Percentage of Female University Presidents

Percentage of Female B-School Deans

Percentage of Finance Department Chairs/ Area Coordinators

Top 20 B-Schools




101-120 ranked B-Schools




Big Ten B-Schools[2]




Women’s representation is encouraging among business school deans in all three groups. The top 20 group has good women’s representation among university presidents, but there is room for improvement earlier in the pipeline. By comparison, the middle-ranked group has more women among finance chairs and area coordinators but is lagging among top university leaders. Most noticeably, the Big Ten group is doing well in women’s representation across all three leadership levels.

How can academic institutions foster gender diversity in scholarship and leadership roles?

The clustering of a small number of superwomen in leadership positions creates a supply problem in the long run. Universities and professional associations should actively recruit, develop, and promote female scholars (starting with recruiting doctoral students and junior scholars). AFFECT’s mentoring workshops, office hours with senior women in finance, and fireside chats with journal editors are good examples of how to do this. Universities and business schools could organise similar programs. For example, Indiana University already has women’s leadership programs in place.

What have I done to foster gender diversity?

As the Director of the Institute for Corporate Governance (Kelley ICG) and the chairperson of the Finance Department at Kelley School of Business, Indiana University, I have overseen the following initiatives:

  •  I launched Kelley ICG public lectures on corporate governance in collaboration with the ECGI and IU Ostrom Workshop. Women were represented at 50% of our 22 lectures and comprised 42.3% of our 26 speakers.
  • I now lead the Kelley Finance department of 32 tenure-track faculty members, including five women (15.6%). We are still recovering from losing three established female scholars since 2020. On the positive side, Kelley Finance has three women among our full professors (30%). This fraction was 12.5% a year ago when I was the only woman in the full rank.
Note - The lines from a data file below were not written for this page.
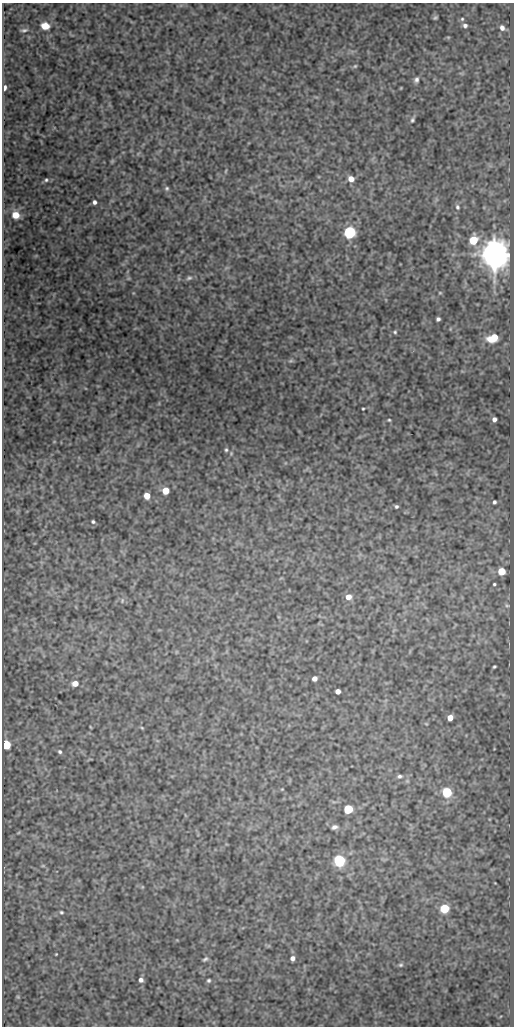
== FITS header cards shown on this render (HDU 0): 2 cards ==
NAXIS1  =                  512
NAXIS2  =                 1024

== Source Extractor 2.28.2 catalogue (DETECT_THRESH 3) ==
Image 512 x 1024 px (HDU 0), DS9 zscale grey, 1 PNG px = 1 image px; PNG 516 x 1028 px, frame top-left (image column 1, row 1024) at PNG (2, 3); no overlay
Background 301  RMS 0.77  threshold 2.31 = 3 sigma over >= 5 px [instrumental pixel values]
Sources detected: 66; all 66 listed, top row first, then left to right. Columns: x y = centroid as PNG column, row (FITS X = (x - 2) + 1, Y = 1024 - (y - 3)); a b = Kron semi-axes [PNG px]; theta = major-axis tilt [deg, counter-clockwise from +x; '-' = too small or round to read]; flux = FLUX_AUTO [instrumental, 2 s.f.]
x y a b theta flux
435 18 4 3 - 80
462 19 5 5 - 72
465 25 5 5 - 140
45 26 9 7 -11 600
502 28 5 4 - 190
24 30 10 4 9 130
448 37 6 3 -18 46
355 66 5 5 - 68
416 80 7 6 - 160
5 88 7 4 78 170
412 120 7 5 63 100
112 161 5 5 - 56
226 171 6 3 87 58
351 179 6 5 - 470
46 180 5 5 - 90
167 188 6 5 - 96
94 202 4 3 - 150
457 207 8 6 -72 130
16 215 8 8 - 680
350 232 6 5 - 12000
473 240 6 5 - 2300
494 255 8 8 - 120000
189 278 8 6 18 130
440 293 4 4 - 52
438 319 4 4 - 130
395 332 5 5 - 72
493 338 9 6 23 1400
291 361 8 4 8 87
363 409 3 2 - 49
494 419 4 4 - 200
389 420 4 3 - 58
226 450 5 4 - 81
165 491 5 5 - 890
147 496 5 5 - 700
494 502 4 3 - 110
396 506 4 4 - 94
93 522 4 3 - 79
501 571 5 5 - 1200
494 584 3 3 - 63
348 597 6 6 - 420
122 601 7 5 88 110
507 605 6 4 -28 71
494 667 4 3 - 69
314 678 5 4 - 250
75 683 5 5 - 470
338 691 4 4 - 270
450 718 5 5 - 460
142 728 5 4 - 51
6 745 5 5 - 3300
60 752 6 4 -45 99
400 776 6 5 - 110
282 789 4 3 - 39
447 792 5 5 - 4400
348 809 5 5 - 3900
334 827 7 5 14 160
339 861 5 5 - 11000
43 866 6 4 0 59
444 909 6 5 - 2800
61 912 5 4 - 75
56 954 3 2 - 37
292 958 5 4 - 220
205 959 7 4 26 100
401 965 6 5 - 82
141 980 5 5 - 190
209 980 5 4 - 88
18 997 5 4 - 51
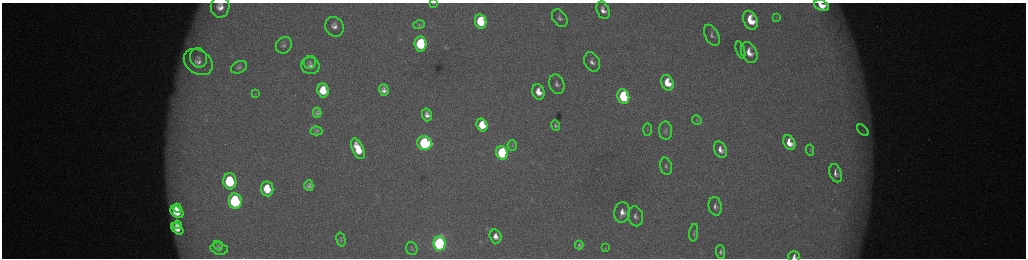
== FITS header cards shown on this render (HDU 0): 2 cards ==
NAXIS1  =                 2048 /fastest changing axis
NAXIS2  =                  512 /next to fastest changing axis

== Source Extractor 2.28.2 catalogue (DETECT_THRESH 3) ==
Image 2048 x 512 px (HDU 0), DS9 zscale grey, zoomed out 1/2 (1 PNG px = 2 x 2 image px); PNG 1028 x 260 px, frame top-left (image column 1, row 511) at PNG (2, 3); each listed source drawn as its Kron ellipse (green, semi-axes under 4 px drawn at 4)
Background 173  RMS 1.9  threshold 5.82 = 3 sigma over >= 5 px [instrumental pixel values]
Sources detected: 73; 5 cannot appear on this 1/2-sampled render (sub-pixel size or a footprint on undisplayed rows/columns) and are neither listed nor drawn; the other 68 listed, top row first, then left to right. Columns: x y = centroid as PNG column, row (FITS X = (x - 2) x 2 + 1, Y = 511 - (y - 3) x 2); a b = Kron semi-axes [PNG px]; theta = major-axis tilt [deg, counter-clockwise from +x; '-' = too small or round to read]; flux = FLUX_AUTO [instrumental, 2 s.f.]
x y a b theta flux
434 3 4 2 - 260
822 5 8 5 -23 6400
220 7 11 9 87 4900
603 10 9 6 -65 3100
560 18 10 6 -55 1900
776 18 3 2 - 210
750 20 10 7 -66 12000
481 22 7 5 -79 23000
419 25 6 3 18 470
334 27 10 9 - 3300
712 35 11 6 -63 2000
420 44 7 6 - 37000
284 45 9 7 51 1600
740 50 9 4 -72 920
749 52 11 7 -64 5300
198 58 10 8 -70 3000
198 62 15 11 -35 6300
310 62 6 6 - 1300
592 62 10 7 -66 2500
310 66 9 8 - 2500
239 67 8 6 25 1200
667 83 8 6 -67 9900
557 84 10 7 -69 2100
323 90 7 5 -83 10000
384 90 6 5 - 2200
538 92 8 6 -74 5800
255 94 4 3 - 320
623 96 7 6 - 42000
317 113 5 4 - 1200
427 115 6 5 - 2500
697 120 5 4 - 600
482 125 6 5 - 12000
555 125 5 4 - 1100
647 129 6 4 89 670
863 130 7 3 -43 690
316 131 6 4 -1 700
666 131 9 6 -87 1500
424 143 7 7 - 59000
789 143 8 5 -63 6800
512 146 5 4 - 700
358 149 11 5 -65 10000
720 150 8 6 -64 3400
810 150 5 3 - 440
502 153 7 5 -71 52000
666 166 9 5 -77 1300
836 173 9 6 -71 2300
230 181 8 6 -81 36000
309 186 5 4 - 1300
267 189 7 6 - 11000
235 201 8 6 -81 62000
715 206 9 6 -78 2000
177 208 4 3 - 4500
177 212 7 5 -39 10000
622 212 10 8 84 4400
635 216 10 7 -77 2400
177 225 4 3 - 1600
177 229 7 4 -42 4000
694 233 9 4 83 920
495 236 7 6 - 3200
341 240 7 3 -75 650
439 243 7 6 - 130000
579 245 4 3 - 710
218 246 5 4 - 590
412 248 7 5 -70 790
605 248 3 3 - 340
219 249 8 6 -13 1500
721 252 7 4 -87 1200
794 256 6 5 - 1900
At the frame edge (FLAGS 8, measured only in part): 4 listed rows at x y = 434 3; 822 5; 220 7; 794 256
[5 sub-pixel or undisplayed-footprint detections neither listed nor drawn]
What suggestions do you have for women scholars in corporate governance?

  • Establish your research reputation early in your career. Publishing corporate governance research is extremely challenging given the inherently endogenous nature of governance-related issues.
  • Seek academic mentors via conference interactions (with discussants or perhaps presenters), journal review processes (with editors), as well as newly created mentoring programs.
  • Craft a network of knowledgeable practitioners (e.g., top executives, corporate board members, and compensation consultants for governance scholars) and proactive, reliable journalists. Through these connections, one may find original ideas about critical issues.
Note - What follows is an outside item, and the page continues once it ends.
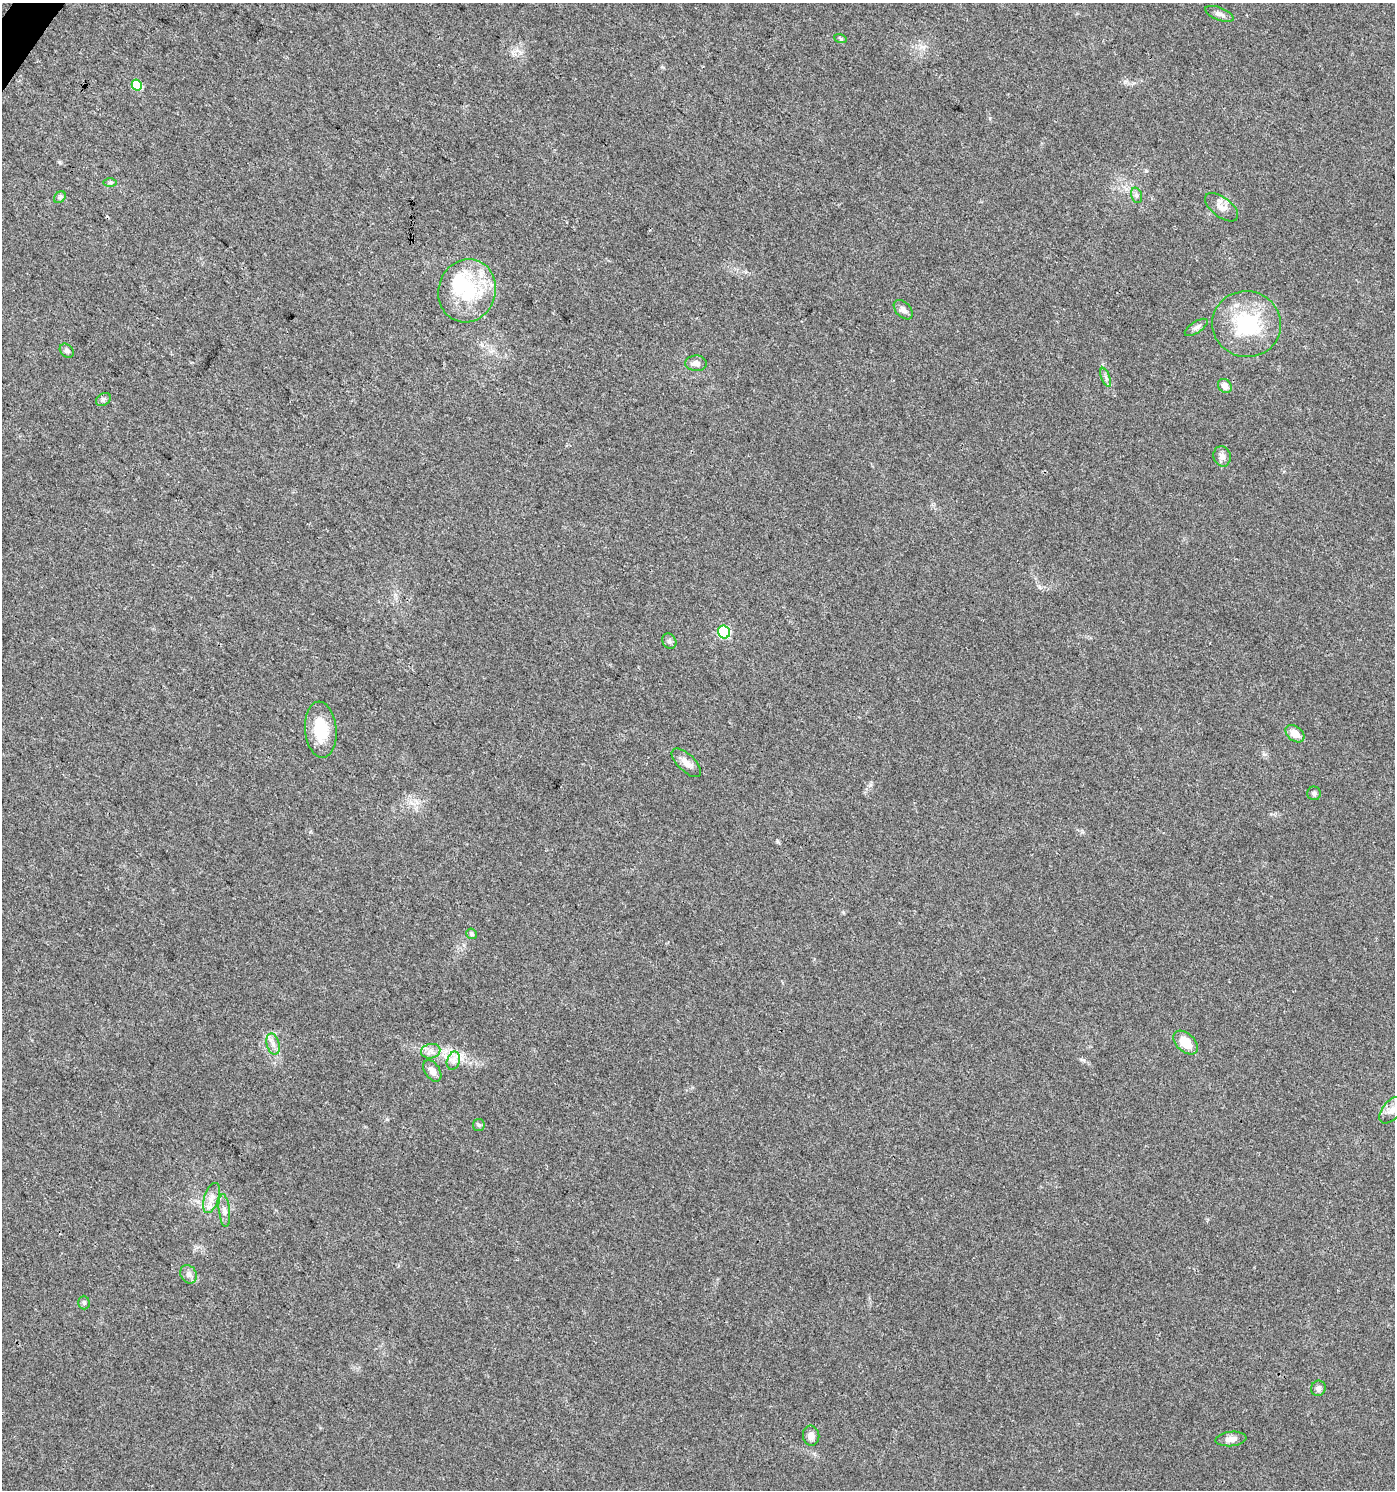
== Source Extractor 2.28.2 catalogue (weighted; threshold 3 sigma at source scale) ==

What suggestions do you have for women aspiring to take leadership responsibilities?

  • Perfect work-life balance does not exist. Good-enough work-life balance calls for a constantly evolving network of personal and professional support.
  • Embrace challenging opportunities. Venture out of your comfort zone and say “Yes.” You are good enough for most of the professional responsibilities you feel unsure about.
  • Draw your boundaries and control your own calendar when you take on your first administrative position.
  • “Find your north star,” said Feifei Li, the godmother of Artificial Intelligence (AI). Be brave and enjoy the journey.

Happy International Women’s Day!

[1] 2023-2024 Best Business Schools (MBA) - US News Rankings
[2] Big Ten Conference - Wikipedia


Jun Yang is a Conrad Prebys Professor of Finance and Chairperson of the department of Finance at Kelley School of Business, Indiana University. She also serves as the Director of the Institute for Corporate Governance (Kelley ICG) and an ECGI research member. Her research focuses on corporate finance, corporate governance, executive compensation, and FinTech. Her work investigates opportunistic managerial behavior related to compensation peer benchmarking, executive pensions, and various factors that may affect the nature of director independence.